20 July 2011

findmypast.co.uk Publishes Over Half a Million British Militia Records

LONDON, (PRNewswire/) -- Findmypast.co.uk, the leading family history website, has published the records of over half a million men who served in the British militia, the precursor to the UK's Territorial Army. The Militia Attestation Papers, covering 1806 to 1915, were made available online for the first time to coincide with British Armed Forces Day on 25 June 2011.

The records colourfully portray what the British militia looked like, detailing the height, weight, chest size, complexion, eye colour, hair colour and distinctive marks of each recruit. Arthur Wilson's distinguishing marks included an acrobat and dots tattooed on his left forearm. Similarly, Albert Smith, born in India, was recorded as having teeth that were 'defective but enough for mastication'.

Debra Chatfield, marketing manager at findmypast.co.uk, commented: "These records provide rich insight into our past and show how the everyday man, such as your local shopkeeper, found himself fighting for his country. In the absence of photographs, these records can help you imagine what your ancestors looked like, containing details which are largely unavailable elsewhere. Our easy to use website means you can unearth even more fascinating and detailed information about your ancestors at the click of a mouse."

Like today's Territorial Army, the militia was made up of men who held everyday jobs, but took part in military exercises and on occasions fought for their country. In the 19th and early 20th centuries, these typically included shoemakers, woodchoppers, butchers, bakers, coal miners and millers.

The Militia Attestation Papers are the only set of their kind available online and have been published in association with The National Archives and in partnership with FamilySearch. The records show that the soldiers who made up the militia during that period hailed not only from the UK itself, but also from around the world. Some recruits had been born in Italy, Ceylon, South Africa and even as far away as Australia and New Zealand.

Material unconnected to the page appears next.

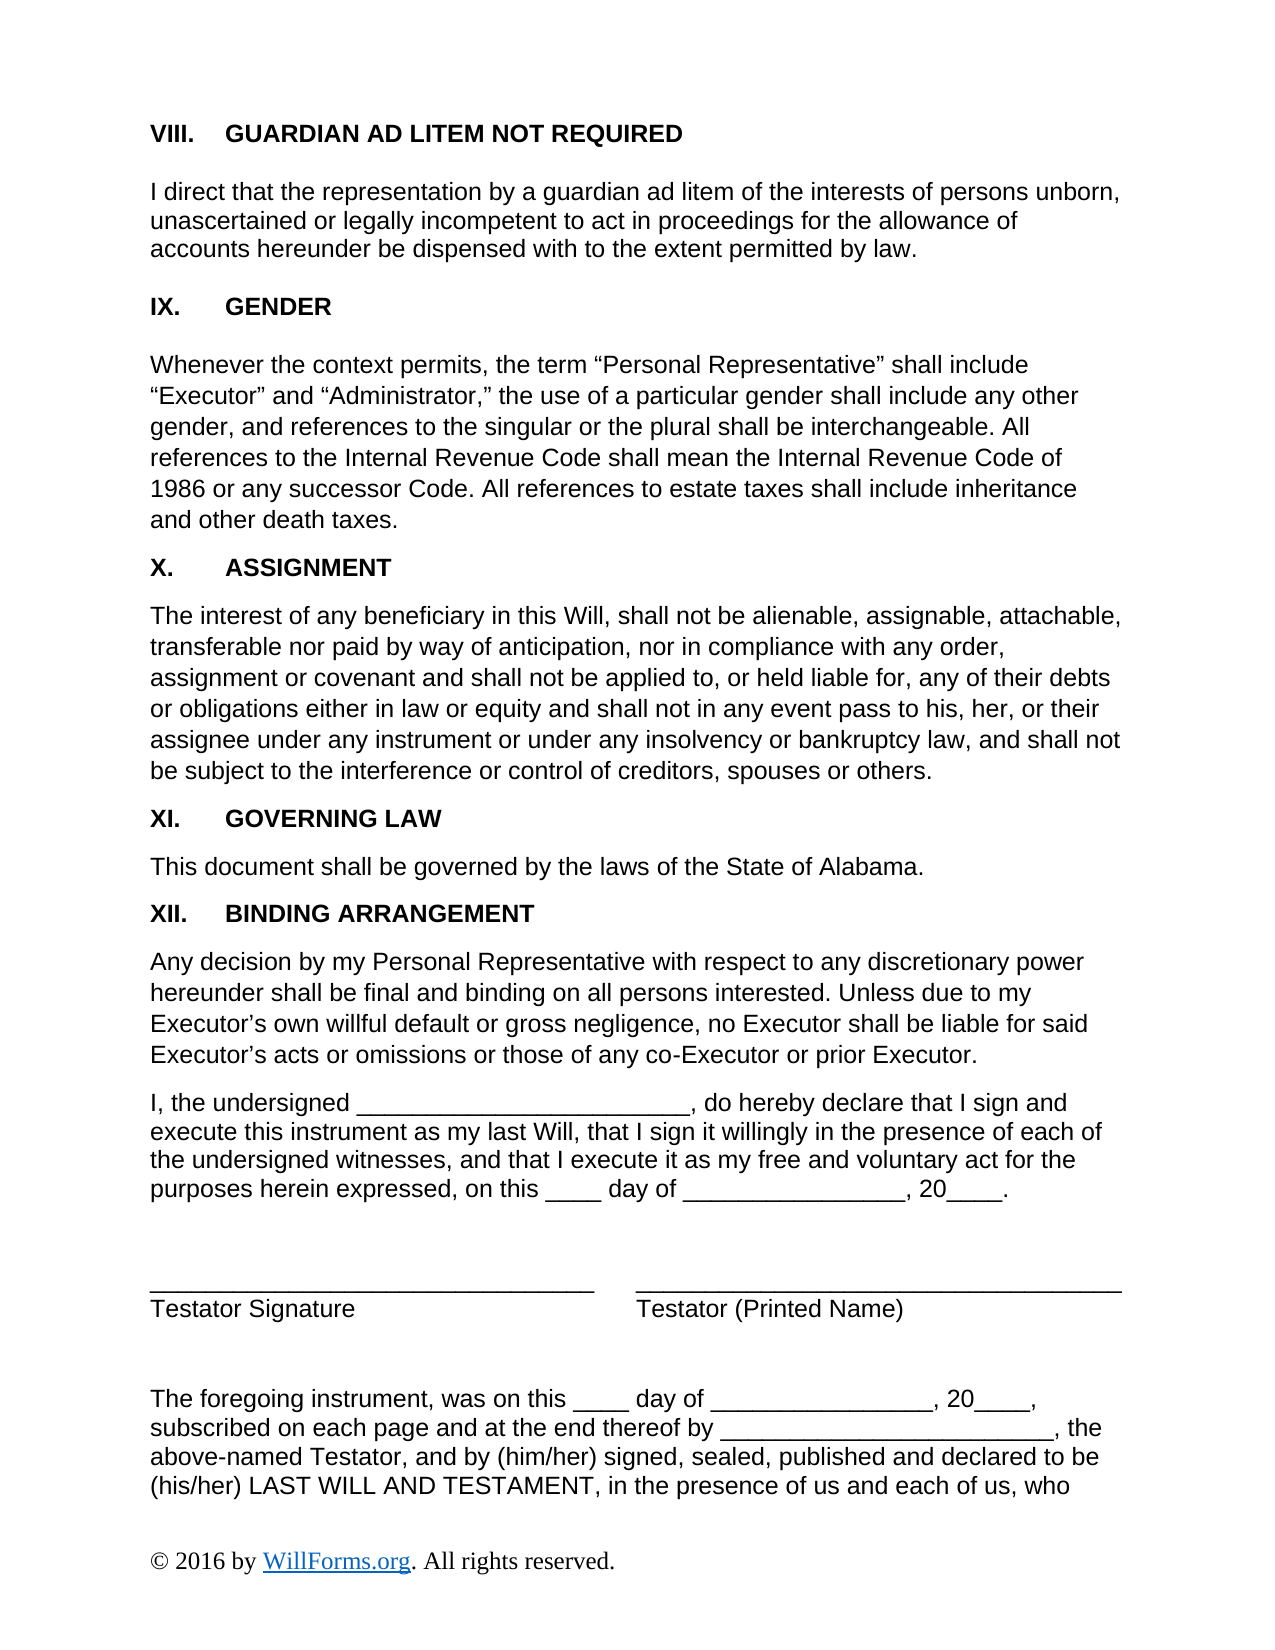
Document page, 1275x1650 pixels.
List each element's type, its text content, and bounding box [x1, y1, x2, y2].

David Rencher, chief genealogy officer at FamilySearch, added: "The publication of the Militia Attestation Papers fills another critical gap in the family historian's toolkit. The digitisation and indexing of this rich collection will make it easy to find the regiment an ancestor served with and also when and where he was born. Family historians will quickly realise the value of this information, particularly when the record of an ancestor's birth has been elusive or impossible to find elsewhere."